> **Instruções da tarefa**: Dê continuidade ao texto sobre as tendências do varejo discutidas na NRF, começando logo depois da última frase.

Quando os consumidores vão retirar o produto na loja, mais de 39% acabam adquirindo outro produto
Quando os consumidores vão retirar o produto na loja, mais de 39% acabam adquirindo outro produto. Ou seja, além do objetivo lógico da venda, as lojas físicas passam a ser pontos de distribuição, logística e entretenimento.
Outra tendência que foi muito discutida nos corredores a NRF foi o PeopleConect. Afinal, como lembrou Kevin Plank, CEO da marca de artigos esportivos Under Armour, “o varejo é feito por pessoas. São clientes, vendedores e fornecedores, pessoas se relacionando entre elas.”
Plank salientou que a tecnologia serve para melhorar a vida e não para distanciar as pessoas. Por isso, disse ele, “as marcas tendem a ter um movimento vintage, de conhecer cada vez mais o seu consumidor.”
Ele, inclusive, deu exemplos práticos dos desafios que a marca tem pela frente. “Precisamos entender que quem corre 2km é diferente de quem corre 5k e muito mais, de quem corre 10km. Em outras palavras, toda a tecnologia que o varejo tem hoje à disposição, pode levar nosso setor de volta a décadas passadas, quando conhecíamos os nossos clientes pelo nome.”
Reforçando essa ideia, em conversa com o grupo do Acelera Varejo, o diretor de relacionamento da flagship da Apple, na Quinta Avenida, destacou que os atendentes da marca “têm como principal objetivo transferir o conhecimento da tecnologia e aproximar a empresa do cliente final”.

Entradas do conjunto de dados
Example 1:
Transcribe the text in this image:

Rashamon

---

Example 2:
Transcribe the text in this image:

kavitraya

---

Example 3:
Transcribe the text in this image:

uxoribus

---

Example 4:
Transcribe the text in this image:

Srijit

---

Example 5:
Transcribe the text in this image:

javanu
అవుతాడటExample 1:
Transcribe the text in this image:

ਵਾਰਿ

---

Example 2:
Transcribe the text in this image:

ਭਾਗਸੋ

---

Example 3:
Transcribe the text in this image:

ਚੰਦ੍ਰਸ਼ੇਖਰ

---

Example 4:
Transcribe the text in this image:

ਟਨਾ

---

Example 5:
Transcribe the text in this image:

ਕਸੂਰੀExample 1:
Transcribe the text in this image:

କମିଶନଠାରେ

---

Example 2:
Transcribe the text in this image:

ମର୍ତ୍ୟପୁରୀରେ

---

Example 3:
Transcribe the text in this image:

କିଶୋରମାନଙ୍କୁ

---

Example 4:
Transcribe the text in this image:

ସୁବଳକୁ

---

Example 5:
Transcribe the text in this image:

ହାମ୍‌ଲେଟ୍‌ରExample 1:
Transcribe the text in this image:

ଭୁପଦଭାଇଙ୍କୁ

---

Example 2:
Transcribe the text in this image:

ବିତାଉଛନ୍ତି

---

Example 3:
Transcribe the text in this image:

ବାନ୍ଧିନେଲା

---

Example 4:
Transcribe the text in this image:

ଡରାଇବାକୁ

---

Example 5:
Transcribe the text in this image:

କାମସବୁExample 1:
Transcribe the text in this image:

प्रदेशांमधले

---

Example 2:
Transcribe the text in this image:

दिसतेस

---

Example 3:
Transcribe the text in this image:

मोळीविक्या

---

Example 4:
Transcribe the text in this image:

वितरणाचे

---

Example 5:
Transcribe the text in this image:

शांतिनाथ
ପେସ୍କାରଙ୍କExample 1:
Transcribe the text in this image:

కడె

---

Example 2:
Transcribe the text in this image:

> **Resultado da tarefa**:
A cada venda na Apple, todos recebem uma pesquisa de satisfação para entender melhor cada atendimento/venda realizada pela empresa.
A 109ª edição da NRF nos trouxe a certeza de que caminhamos para um novo ponto de inflexão. O modelo omnichannel já é uma realidade em que inteligência artificial, business intelligence (BI), visão computacional, redes colaborativas, novos formatos e desintermediação abrem novas possibilidades a cada dia.
Nessa linha, John Furner, CEO do Walmart nos EUA, falou sobre o papel do varejo como principal empregador do mercado e a necessidade de gerar valor para comunidade e colaboradores.
Satya Nadella, CEO global da Microsoft, discorreu sobre como a computação em nuvem irá integrar todos os processos da cadeia varejista e como os recursos de visão computacional e inteligência artificial irão automatizar processos, empoderar funcionários e facilitar a operação de loja. “É preciso desmistificar a tecnologia, criando soluções simples que partam de dentro da operação para reinventar o modelo de negócio”, disse Nadella.
Entre os desafios desse “novo” varejo, além do uso intenso de dados, da total integração dos canais, surge o voice-commerce, algo que, em virtude de sua praticidade, pode ser tão impactante como foram o web-commerce e o mobile-commerce.
Ou seja, assistentes de voz como Alexa, da Amazon; Siri, da Apple; entre outros poderão se tornar poderosas ferramentas de venda. Afinal, cada vez mais, as pessoas querem aproveitar o tempo, administrá-lo entre trabalho e família.
Mas, ao mesmo tempo, “não adianta pensar em entregar com drone ou investir em uma tecnologia mirabolante, se o básico não está sendo feito”, diz Sucharitta Kodali, da consultoria Forrester Group.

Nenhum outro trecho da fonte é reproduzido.